Your goal: From the line with "right knee: (438, 1103)" through the line with "right shoulder: (1880, 1199)", inclusive, return each line of the data below exactly and leave the rest out.

Record extracts:
▬▬▬

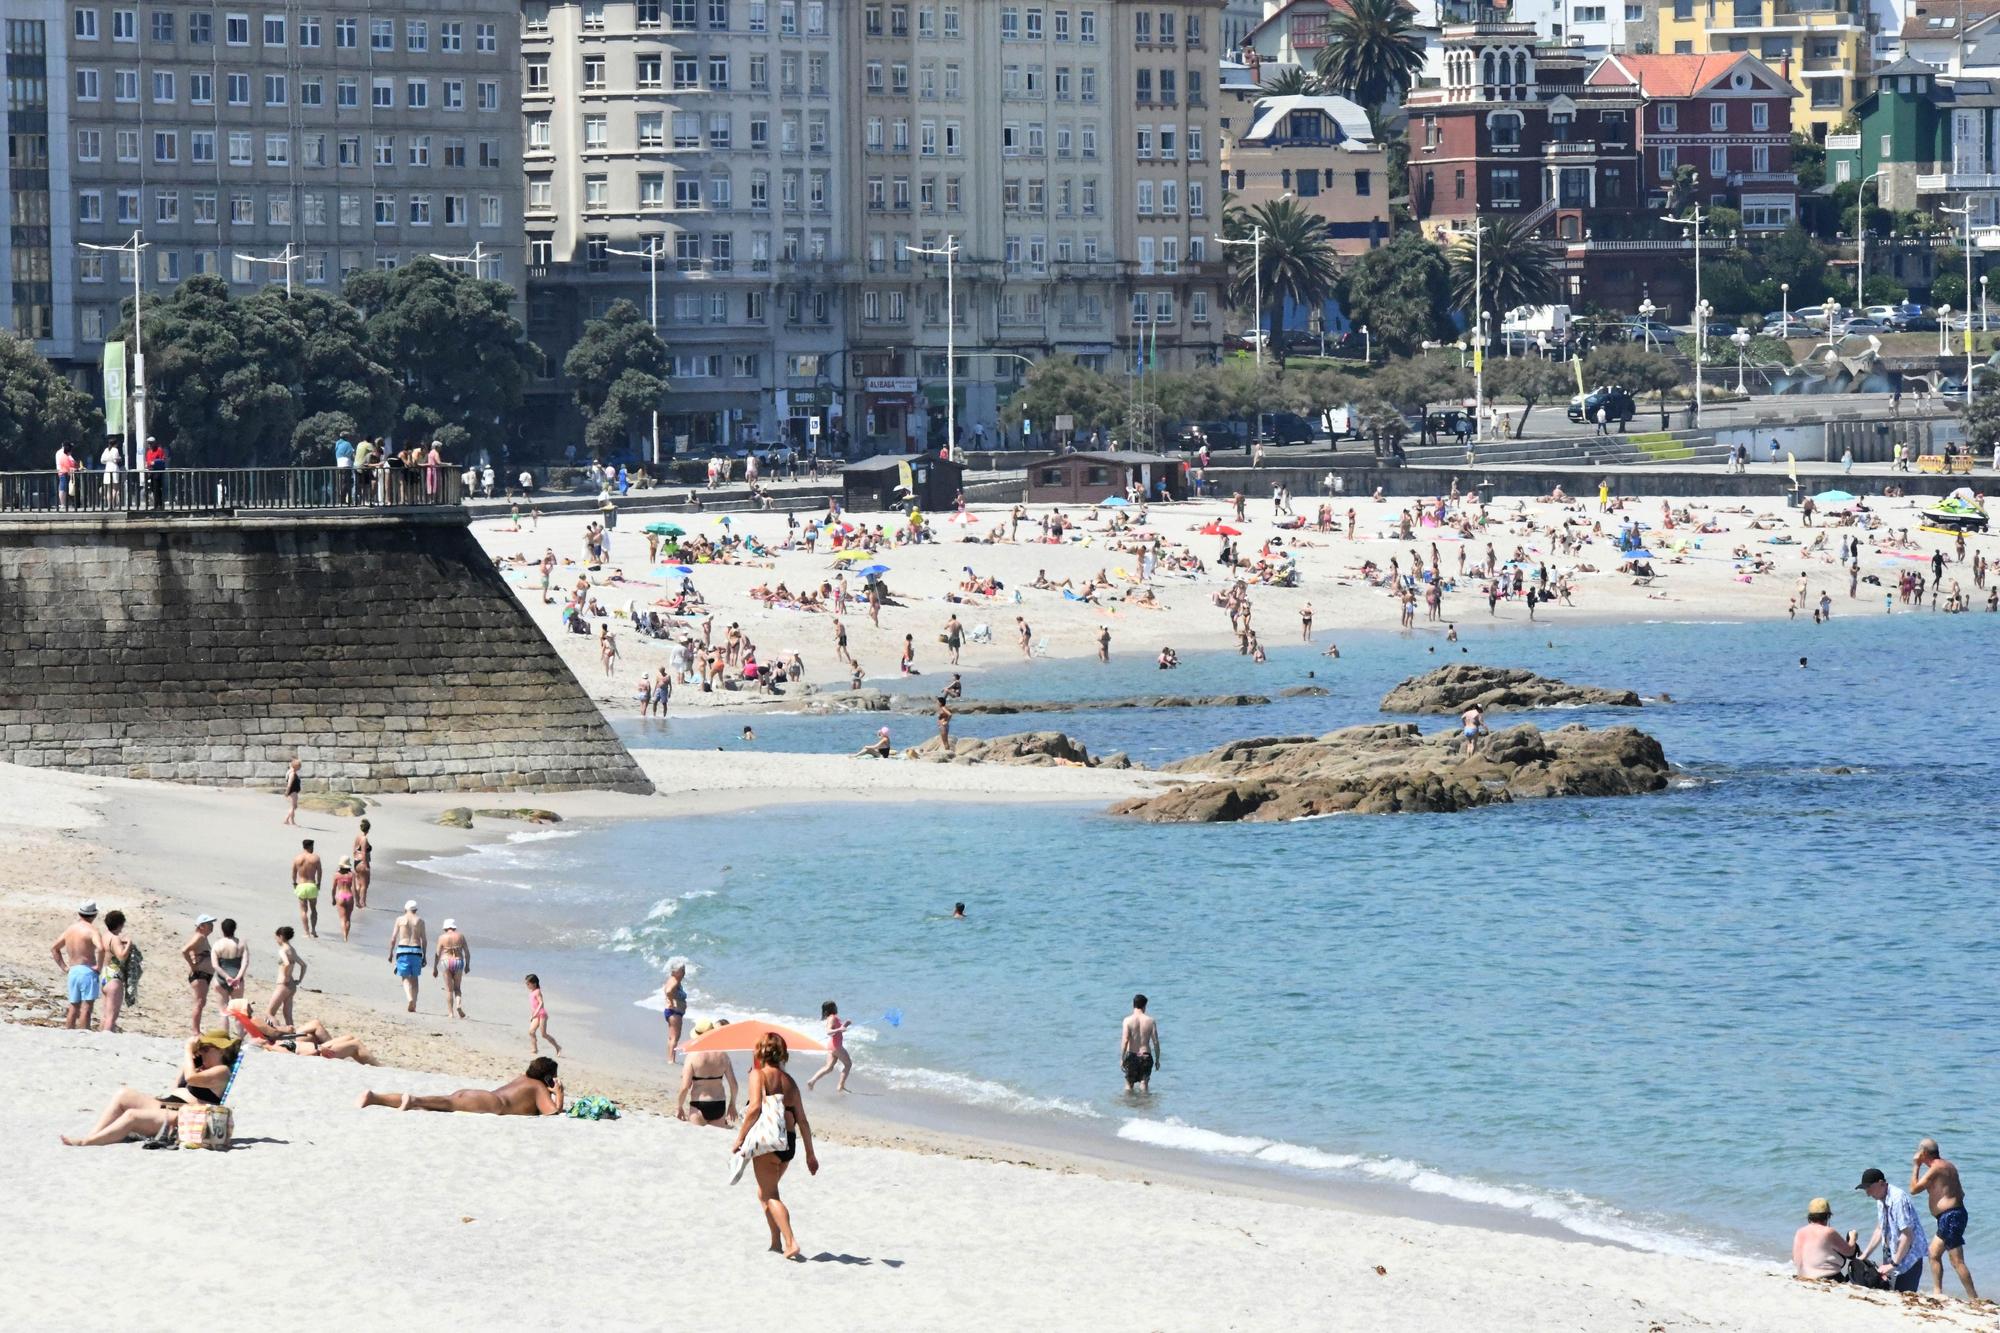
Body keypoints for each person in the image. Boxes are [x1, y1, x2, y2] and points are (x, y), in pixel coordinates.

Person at [60, 1032, 242, 1146]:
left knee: (132, 1115)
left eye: (206, 1049)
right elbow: (178, 1085)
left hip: (183, 1116)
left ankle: (88, 1142)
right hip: (168, 1104)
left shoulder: (222, 1071)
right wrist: (193, 1059)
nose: (201, 1052)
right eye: (200, 1049)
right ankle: (94, 1134)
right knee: (123, 1094)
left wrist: (188, 1051)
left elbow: (191, 1078)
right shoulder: (200, 1067)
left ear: (221, 1051)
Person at [728, 1032, 819, 1260]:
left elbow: (755, 1108)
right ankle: (776, 1241)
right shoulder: (790, 1082)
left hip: (768, 1142)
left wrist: (740, 1138)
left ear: (761, 1052)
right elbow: (803, 1121)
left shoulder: (758, 1075)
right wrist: (810, 1154)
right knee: (764, 1192)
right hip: (788, 1145)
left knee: (770, 1194)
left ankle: (790, 1241)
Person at [358, 1057, 565, 1115]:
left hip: (478, 1095)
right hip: (490, 1102)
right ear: (547, 1077)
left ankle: (375, 1098)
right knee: (438, 1103)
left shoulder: (523, 1078)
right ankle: (412, 1100)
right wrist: (559, 1093)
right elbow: (552, 1112)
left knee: (440, 1103)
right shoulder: (538, 1087)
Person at [1910, 1138, 1978, 1299]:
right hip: (1951, 1216)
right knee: (1933, 1253)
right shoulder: (1948, 1166)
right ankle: (1938, 1293)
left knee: (1957, 1261)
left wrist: (1916, 1166)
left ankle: (1974, 1298)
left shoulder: (1936, 1168)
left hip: (1951, 1217)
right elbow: (1961, 1193)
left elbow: (1913, 1189)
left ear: (1923, 1153)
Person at [1858, 1165, 1929, 1293]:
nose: (1868, 1193)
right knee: (1890, 1293)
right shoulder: (1880, 1199)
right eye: (1865, 1189)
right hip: (1893, 1253)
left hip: (1909, 1257)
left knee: (1904, 1296)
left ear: (1881, 1183)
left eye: (1869, 1188)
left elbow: (1907, 1235)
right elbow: (1880, 1229)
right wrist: (1864, 1255)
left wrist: (1893, 1264)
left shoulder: (1898, 1199)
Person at [51, 901, 103, 1029]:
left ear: (80, 913)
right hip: (87, 970)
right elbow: (101, 948)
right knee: (87, 1006)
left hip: (73, 970)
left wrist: (64, 967)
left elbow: (54, 948)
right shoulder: (92, 930)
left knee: (73, 1006)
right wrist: (99, 967)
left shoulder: (70, 929)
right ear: (94, 915)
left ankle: (69, 1031)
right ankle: (84, 1032)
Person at [678, 1019, 739, 1126]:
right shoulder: (723, 1056)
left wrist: (679, 1107)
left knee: (696, 1139)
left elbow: (684, 1087)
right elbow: (734, 1085)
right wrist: (732, 1105)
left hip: (699, 1104)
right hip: (719, 1104)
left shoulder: (692, 1056)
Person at [1793, 1197, 1860, 1281]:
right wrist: (1853, 1237)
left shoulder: (1800, 1232)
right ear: (1828, 1216)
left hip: (1803, 1277)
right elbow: (1850, 1252)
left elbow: (1796, 1259)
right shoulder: (1828, 1232)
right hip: (1826, 1277)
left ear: (1809, 1216)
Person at [97, 910, 133, 1034]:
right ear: (120, 924)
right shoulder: (115, 938)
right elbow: (122, 956)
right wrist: (129, 944)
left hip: (104, 974)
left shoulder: (105, 936)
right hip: (114, 977)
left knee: (105, 1014)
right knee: (112, 1016)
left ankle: (100, 1035)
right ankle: (107, 1039)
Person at [210, 919, 248, 1035]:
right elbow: (245, 963)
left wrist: (226, 977)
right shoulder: (241, 944)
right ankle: (240, 1038)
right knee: (238, 1012)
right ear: (234, 929)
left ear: (222, 929)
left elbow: (215, 965)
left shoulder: (217, 944)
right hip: (237, 979)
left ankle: (224, 1037)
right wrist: (238, 977)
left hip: (221, 980)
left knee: (223, 1011)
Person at [806, 1001, 853, 1093]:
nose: (837, 1008)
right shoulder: (832, 1018)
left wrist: (845, 1024)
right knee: (848, 1064)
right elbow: (828, 1031)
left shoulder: (832, 1018)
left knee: (829, 1067)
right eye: (835, 1006)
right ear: (832, 1008)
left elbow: (838, 1031)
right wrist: (840, 1028)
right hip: (836, 1046)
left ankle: (812, 1081)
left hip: (832, 1045)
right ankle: (840, 1086)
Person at [389, 900, 427, 1012]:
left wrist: (391, 952)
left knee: (405, 977)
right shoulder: (420, 921)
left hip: (403, 949)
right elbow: (424, 940)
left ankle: (409, 998)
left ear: (405, 909)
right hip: (416, 950)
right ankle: (414, 1002)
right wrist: (424, 955)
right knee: (415, 979)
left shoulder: (400, 919)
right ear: (416, 910)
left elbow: (393, 938)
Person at [183, 914, 217, 1034]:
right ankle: (195, 1030)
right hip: (200, 974)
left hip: (204, 974)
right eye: (209, 924)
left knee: (201, 1002)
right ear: (201, 926)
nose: (212, 926)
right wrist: (193, 966)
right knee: (199, 1002)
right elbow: (184, 950)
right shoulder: (200, 937)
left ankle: (196, 1029)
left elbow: (192, 951)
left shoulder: (202, 937)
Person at [1121, 994, 1161, 1093]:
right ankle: (1145, 1105)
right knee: (1144, 1083)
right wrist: (1157, 1060)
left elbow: (1125, 1040)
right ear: (1144, 1006)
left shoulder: (1127, 1020)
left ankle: (1127, 1105)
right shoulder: (1151, 1021)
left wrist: (1122, 1058)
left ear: (1133, 1005)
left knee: (1129, 1084)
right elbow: (1155, 1042)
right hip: (1146, 1056)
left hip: (1132, 1056)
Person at [268, 926, 305, 1027]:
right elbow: (303, 965)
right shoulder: (292, 950)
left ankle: (272, 1035)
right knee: (288, 1015)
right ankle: (292, 1039)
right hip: (292, 985)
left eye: (276, 938)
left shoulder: (282, 950)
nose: (276, 940)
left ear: (280, 936)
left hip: (283, 985)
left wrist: (285, 976)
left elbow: (287, 963)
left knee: (270, 1013)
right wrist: (299, 980)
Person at [436, 919, 471, 1019]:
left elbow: (437, 954)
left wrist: (435, 967)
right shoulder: (461, 936)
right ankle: (458, 1005)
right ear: (454, 927)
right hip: (458, 961)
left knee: (449, 990)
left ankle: (451, 1013)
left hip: (446, 961)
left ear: (445, 928)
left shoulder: (442, 937)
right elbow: (467, 953)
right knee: (457, 988)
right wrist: (467, 965)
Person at [291, 837, 322, 939]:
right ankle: (313, 930)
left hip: (301, 885)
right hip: (311, 885)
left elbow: (294, 872)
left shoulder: (297, 858)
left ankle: (306, 932)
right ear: (310, 846)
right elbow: (319, 872)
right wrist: (319, 883)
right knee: (313, 909)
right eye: (313, 846)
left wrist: (294, 883)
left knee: (303, 910)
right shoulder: (315, 858)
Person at [526, 973, 562, 1054]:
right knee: (531, 1032)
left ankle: (558, 1047)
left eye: (528, 983)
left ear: (534, 984)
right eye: (526, 983)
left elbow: (541, 1003)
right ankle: (534, 1049)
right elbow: (533, 1005)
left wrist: (536, 1013)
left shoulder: (537, 991)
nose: (527, 985)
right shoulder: (531, 992)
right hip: (535, 1015)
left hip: (542, 1015)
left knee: (543, 1034)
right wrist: (533, 1014)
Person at [663, 961, 688, 1062]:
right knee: (675, 1037)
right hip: (675, 1012)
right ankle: (671, 1060)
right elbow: (669, 991)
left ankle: (670, 1058)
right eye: (682, 970)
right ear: (676, 972)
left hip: (671, 1011)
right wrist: (673, 1003)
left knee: (671, 1037)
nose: (684, 972)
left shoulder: (671, 979)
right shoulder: (675, 981)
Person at [351, 818, 373, 911]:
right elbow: (363, 852)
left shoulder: (358, 837)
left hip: (356, 861)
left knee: (359, 883)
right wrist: (366, 865)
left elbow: (354, 850)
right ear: (368, 829)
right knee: (365, 884)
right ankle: (362, 902)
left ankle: (357, 901)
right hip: (362, 862)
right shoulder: (364, 839)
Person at [332, 860, 358, 940]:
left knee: (342, 918)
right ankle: (346, 935)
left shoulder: (337, 875)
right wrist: (357, 899)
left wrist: (333, 898)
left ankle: (344, 936)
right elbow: (354, 888)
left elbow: (333, 888)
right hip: (349, 895)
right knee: (348, 918)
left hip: (340, 895)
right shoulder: (352, 874)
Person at [282, 756, 301, 825]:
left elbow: (292, 764)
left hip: (293, 791)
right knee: (293, 806)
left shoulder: (291, 771)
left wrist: (294, 760)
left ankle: (287, 820)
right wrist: (287, 792)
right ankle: (290, 821)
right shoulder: (292, 773)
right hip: (293, 791)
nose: (300, 768)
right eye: (299, 766)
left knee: (294, 806)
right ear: (296, 766)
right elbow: (289, 784)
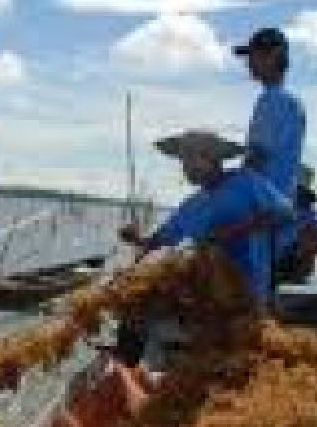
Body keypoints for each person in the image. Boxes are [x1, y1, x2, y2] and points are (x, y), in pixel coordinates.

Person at [121, 130, 295, 306]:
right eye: (183, 160)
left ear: (213, 158)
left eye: (192, 158)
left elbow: (287, 213)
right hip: (204, 297)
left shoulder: (246, 181)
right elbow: (160, 241)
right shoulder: (191, 205)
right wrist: (137, 239)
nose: (186, 167)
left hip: (247, 292)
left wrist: (235, 230)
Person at [235, 27, 306, 200]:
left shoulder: (271, 99)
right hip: (282, 199)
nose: (249, 63)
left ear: (273, 57)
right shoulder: (293, 104)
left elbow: (257, 157)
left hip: (263, 202)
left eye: (254, 56)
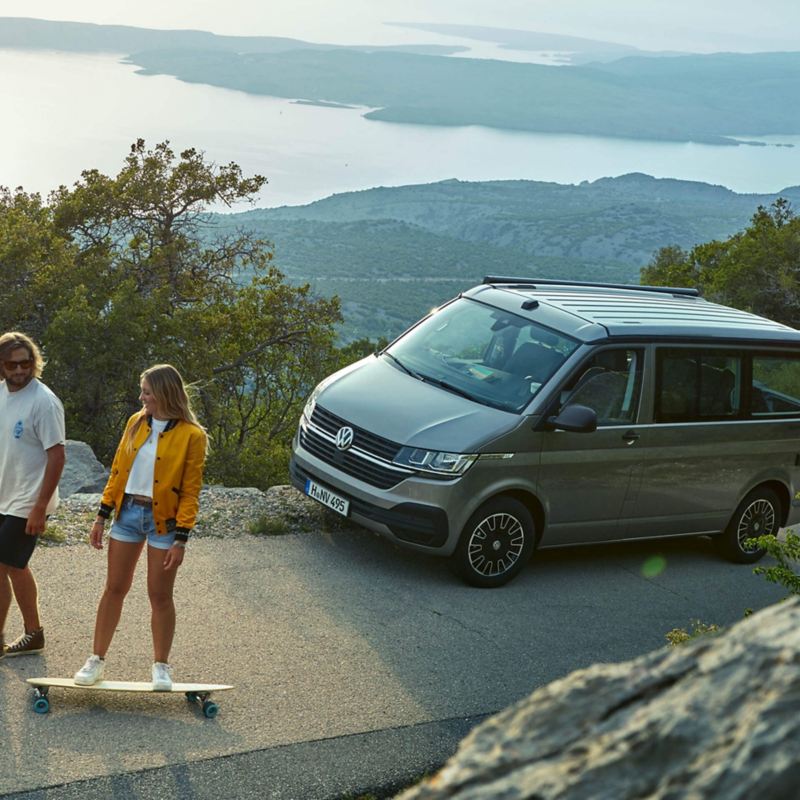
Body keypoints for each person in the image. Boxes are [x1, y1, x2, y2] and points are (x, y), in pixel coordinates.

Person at [74, 364, 207, 690]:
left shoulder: (193, 436)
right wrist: (101, 516)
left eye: (146, 392)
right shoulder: (136, 422)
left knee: (160, 595)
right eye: (142, 391)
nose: (141, 397)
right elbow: (118, 471)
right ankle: (96, 661)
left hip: (165, 522)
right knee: (114, 589)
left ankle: (161, 667)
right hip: (128, 514)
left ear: (163, 393)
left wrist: (182, 539)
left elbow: (191, 491)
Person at [0, 332, 66, 659]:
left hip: (29, 500)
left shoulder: (44, 401)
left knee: (11, 563)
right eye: (12, 365)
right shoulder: (1, 395)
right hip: (4, 497)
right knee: (5, 566)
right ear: (2, 366)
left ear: (34, 362)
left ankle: (33, 633)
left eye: (26, 363)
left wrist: (40, 507)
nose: (20, 370)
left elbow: (57, 456)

▬▬▬

The completed task:
right knee: (438, 1103)
left shoulder: (523, 1078)
right ankle: (412, 1100)
right wrist: (559, 1093)
right elbow: (552, 1112)
left knee: (440, 1103)
right shoulder: (538, 1087)
Person at [1910, 1138, 1978, 1299]:
right hip: (1951, 1216)
right knee: (1933, 1253)
right shoulder: (1948, 1166)
right ankle: (1938, 1293)
left knee: (1957, 1261)
left wrist: (1916, 1166)
left ankle: (1974, 1298)
left shoulder: (1936, 1168)
left hip: (1951, 1217)
right elbow: (1961, 1193)
left elbow: (1913, 1189)
left ear: (1923, 1153)
Person at [1858, 1165, 1929, 1293]:
nose: (1868, 1193)
right knee: (1890, 1293)
right shoulder: (1880, 1199)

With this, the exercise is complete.